- 2006–2007 Tunisia clashes: Part of Insurgency in the Maghreb (2002–present)
| Date | 23 December 2006 – 3 January 2007 |
| Location | Soliman and Hammam-Lif, Tunisia |
| Result | Tunisian government victory |

Belligerents
- Tunisia: GSPC

Commanders and leaders

Casualties and losses
- 2 dead: 14 dead, 17 arrested

= 2006–2007 Tunisia clashes =

Skirmishes in Soliman and Hammam-Lif, Tunisia

On 23 December 2006 and 3 January 2007, Tunisian security forces engaged in clashes with members of a group with connections to the Islamist terror group Salafist Group for Preaching and Combat (GSPC) in the towns of Soliman and Hammam-Lif south of the capital Tunis, killing more than a dozen people.

==Clashes==
On 23 December, two Islamists were killed and two arrested in a shootout with police in the town of Hammam-Lif south of Tunis.

On 3 January, at least two members of Tunisian security forces and twelve Islamists were killed, and fifteen arrested in a clash in a forested area near Soliman.

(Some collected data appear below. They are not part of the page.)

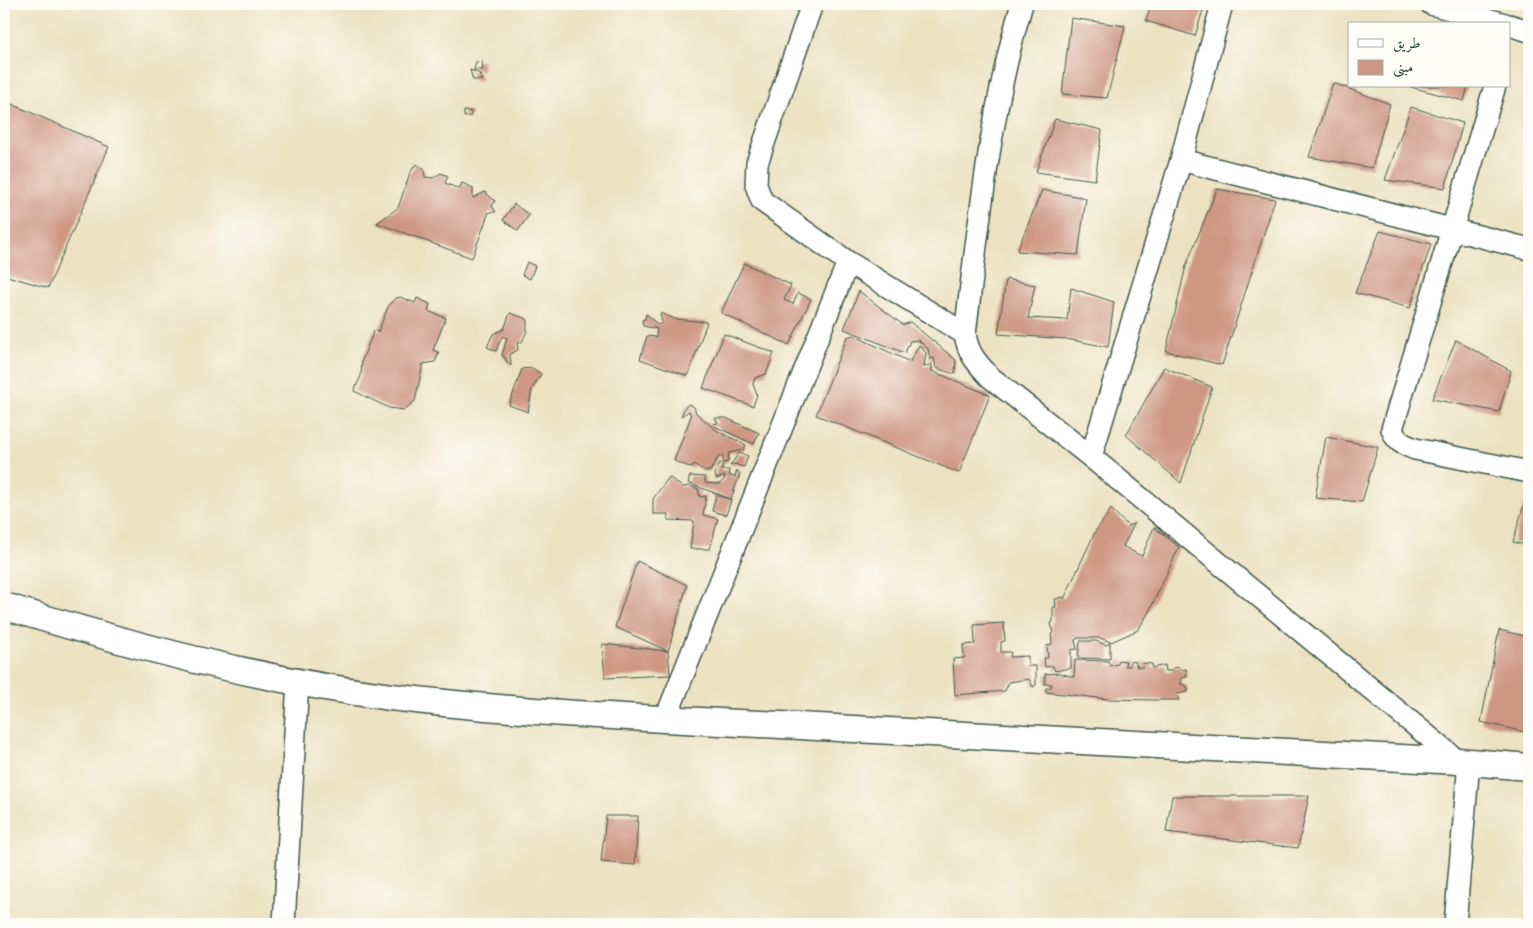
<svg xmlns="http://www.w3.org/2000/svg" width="1533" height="928" font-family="'IM FELL French Canon',Amiri,serif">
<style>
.building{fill:#ce9783}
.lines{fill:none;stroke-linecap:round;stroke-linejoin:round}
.minor-casing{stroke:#3e5649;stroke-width:24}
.tertiary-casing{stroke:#3e5649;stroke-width:29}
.minor{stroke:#fff;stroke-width:21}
.tertiary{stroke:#fff;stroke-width:26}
</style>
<rect width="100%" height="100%" fill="#fdfcf7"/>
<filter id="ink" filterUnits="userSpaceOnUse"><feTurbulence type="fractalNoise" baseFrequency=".02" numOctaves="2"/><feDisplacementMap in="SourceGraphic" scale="10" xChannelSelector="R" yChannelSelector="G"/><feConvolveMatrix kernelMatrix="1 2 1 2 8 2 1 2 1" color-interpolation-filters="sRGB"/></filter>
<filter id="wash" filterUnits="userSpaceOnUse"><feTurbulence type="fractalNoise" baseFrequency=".0096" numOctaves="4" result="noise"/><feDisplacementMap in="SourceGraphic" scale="20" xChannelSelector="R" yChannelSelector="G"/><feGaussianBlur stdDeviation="1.12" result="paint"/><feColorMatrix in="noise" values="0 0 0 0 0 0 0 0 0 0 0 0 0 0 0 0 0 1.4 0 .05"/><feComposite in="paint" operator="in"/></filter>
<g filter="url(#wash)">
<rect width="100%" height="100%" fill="#ece2c1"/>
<g id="blocks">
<path class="building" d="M1151,4H1205L1195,36L1146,21Z
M1071,18L1125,26L1107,98L1062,94Z
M482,61L483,70H474L476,62Z
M470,70L479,73L482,80H473Z
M1333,83L1390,104L1372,168L1309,157Z
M1407,86H1468L1464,101Z
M5,101L109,147L48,288L4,275Z
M1411,107L1463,123L1445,188L1385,180Z
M464,111H471V116L464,117Z
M1055,119L1102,130L1095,180L1036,172Z
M416,164L424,169L425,177L433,178L441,173L448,176L445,183L459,189L462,183L473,188V198L485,192L495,201L492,206L496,212H489L472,258L377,223L398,208L410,173Z
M1217,189L1275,199L1222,365L1166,351L1186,266Z
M1042,190L1086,198L1078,255L1017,251Z
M514,204L529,215L518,231L503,220Z
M1380,231L1431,244L1410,308L1355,293Z
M527,262L535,266L530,279L522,275Z
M744,263L791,285L784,300L793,304L798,293L811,299L789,345L721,313Z
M1006,279L1035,285L1028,318L1067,320L1071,288L1114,302L1108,347L1066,339L998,334Z
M859,291L903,325L910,322L956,360L955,374L936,368L934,358L930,359L928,349L918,340L910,341L905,353L844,329Z
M400,297L415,303L417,298L430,304L428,311L446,318L433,350L439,353L435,362L423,364L415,401L404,410L389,408L354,391L361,376L362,360L374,330L378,332L388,307L394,299Z
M510,313L527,319V331L522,342L517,343L518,350L510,354L511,366L502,355L507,338L502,336L496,351L487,347L493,334L504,329Z
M660,313L675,319L707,322L688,376L640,359L647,336L656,337L657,329L643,326L642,320L645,319L646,314L658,325L662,323Z
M724,334L774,353L766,374L755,378L753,384L757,395L753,406L703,388Z
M853,335L910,362L919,345L926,353L924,367L932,364V371L990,395L959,473L816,415L847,337Z
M1456,340L1511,371L1499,412L1432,399Z
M1164,367L1212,387L1181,483L1126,435Z
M532,368L541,374L532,389L528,412L509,405L522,369Z
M689,404L694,407L696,413L716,430L746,445L743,450L729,453L728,462L723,463V456H719L710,471L705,472L694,464L692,468L674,461L691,416L689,411L681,416L686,406Z
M715,418H726L759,433L754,444L714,426L713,424L718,423Z
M1326,437L1378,447L1362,502L1315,498Z
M739,453L748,456L744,467L735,464L730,466Z
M720,463L723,465L721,470H729L730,476L735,477L737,470L740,474L731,499L688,483L690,476L705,477V483L719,484L724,480L725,476L716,479L715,474Z
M669,477L682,487L690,486L698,489L700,497L706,496L703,515L718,519L710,549H690L694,521L668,520V514H653V499Z
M1529,487V546L1513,542Z
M716,495L731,500L726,515L712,511Z
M1111,509L1128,526L1135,523L1123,546L1137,554L1142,556L1154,527L1179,547L1150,610L1138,630L1111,642L1100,638H1078L1075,640L1077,649L1071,650V668L1055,671L1053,666L1045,667L1044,658H1048L1047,646L1052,644L1051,634L1053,633L1051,623L1053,622V607H1056L1055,599L1063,597L1064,599L1095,532Z
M637,561L687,585L668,651L615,627Z
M1004,623L1005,641L1001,642V652H1011L1010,657L1028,656V666H1036V685L1033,687L1029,679L1009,682L1005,691L955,695L953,659L964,658L963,645L975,644L974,625Z
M1499,630L1529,637V733L1481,722Z
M1080,641H1096L1106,645L1110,643V659L1078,658Z
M602,644L668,651L670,675L605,678Z
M1075,660L1108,661L1110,666L1118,664L1119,660L1126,661L1125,666H1130V662L1135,661L1137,667H1143L1142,663L1152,664V668L1165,665L1166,671H1173V668L1179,667L1180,670L1186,669L1187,677L1181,678V684L1187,686L1188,692L1177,694L1179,700H1154L1107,699L1046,692V688H1050L1052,684H1045V674L1059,673L1074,677Z
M1172,796H1309L1298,848L1166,832Z
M606,816H638L635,865L601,862Z"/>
</g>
</g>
<g filter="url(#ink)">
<use href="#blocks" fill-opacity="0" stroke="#3e5649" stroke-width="1"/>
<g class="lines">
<defs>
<path id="minor" d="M1022,4C990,111 979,224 965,334C968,354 977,363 990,377L1091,457L1458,761
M1222,4L1181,160L1529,249
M1431,4L1505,24
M1509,25L1529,31
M1495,86L1392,429C1396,442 1403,444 1415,449L1529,472
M848,262L965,334
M1091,457L1181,160
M665,720L848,262L762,201L756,185L757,163L812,4
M284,924L298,681
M1455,924L1469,762"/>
<path id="tertiary" d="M4,606C130,645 259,680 391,697C545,716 699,720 854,729C1055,740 1256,750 1458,761L1529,767"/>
</defs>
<use href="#minor" class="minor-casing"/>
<use href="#tertiary" class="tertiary-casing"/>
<use href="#minor" class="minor"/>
<use href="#tertiary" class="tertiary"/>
</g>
</g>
<rect width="1533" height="928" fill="none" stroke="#fdfcf7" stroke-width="20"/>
<rect x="1348" y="22" width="162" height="65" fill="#fdfcf7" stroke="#a4b0a9"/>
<rect x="1358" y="39" width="25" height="8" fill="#ffffff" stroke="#a4b0a9"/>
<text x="1393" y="48" font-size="15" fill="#1f3d34">طريق</text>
<rect x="1358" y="60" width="25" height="15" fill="#ce9783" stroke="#a4b0a9"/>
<text x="1393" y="72" font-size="15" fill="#1f3d34">مبنى</text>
</svg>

Among those killed was the leader of the group, Lassaad Sassi, a former Tunisian policeman who had spent time in Afghanistan and headed a terror network based in Milan, Italy. Sassi's group had reportedly established training camps in the mountains in Djebel Ressas and Boukornine south of the Tunisian capital.

According to French daily Le Parisien at least 60 people were killed in the clashes. It was later revealed that the Islamists had been in possession of blueprints of foreign embassies as possible targets. The attacks were the most serious by Islamists in Tunisia since the Ghriba synagogue bombing in 2002.